Can you arrange the lines below as a Markdown table with the columns Row and Line, numbering each row, skipping any blank lines, and keeping the pictures out of the answer?

┌──

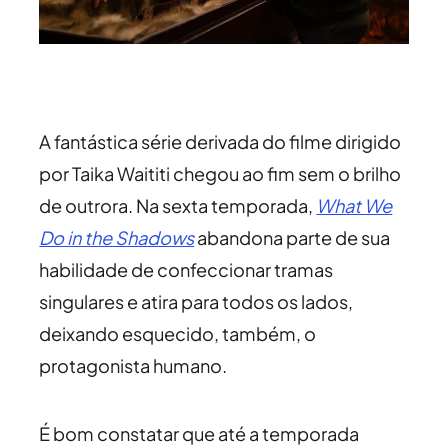
A fantástica série derivada do filme dirigido
por Taika Waititi chegou ao fim sem o brilho
de outrora. Na sexta temporada,
What We
Do in the Shadows
abandona parte de sua
habilidade de confeccionar tramas
singulares e atira para todos os lados,
deixando esquecido, também, o
protagonista humano.
É bom constatar que até a temporada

└──

• _Response below_
| Row | Line |
|---|---|
| 1 | A fantástica série derivada do filme dirigido |
| 2 | por Taika Waititi chegou ao fim sem o brilho |
| 3 | de outrora. Na sexta temporada, |
| 4 | What We |
| 5 | Do in the Shadows |
| 6 | abandona parte de sua |
| 7 | habilidade de confeccionar tramas |
| 8 | singulares e atira para todos os lados, |
| 9 | deixando esquecido, também, o |
| 10 | protagonista humano. |
| 11 | É bom constatar que até a temporada |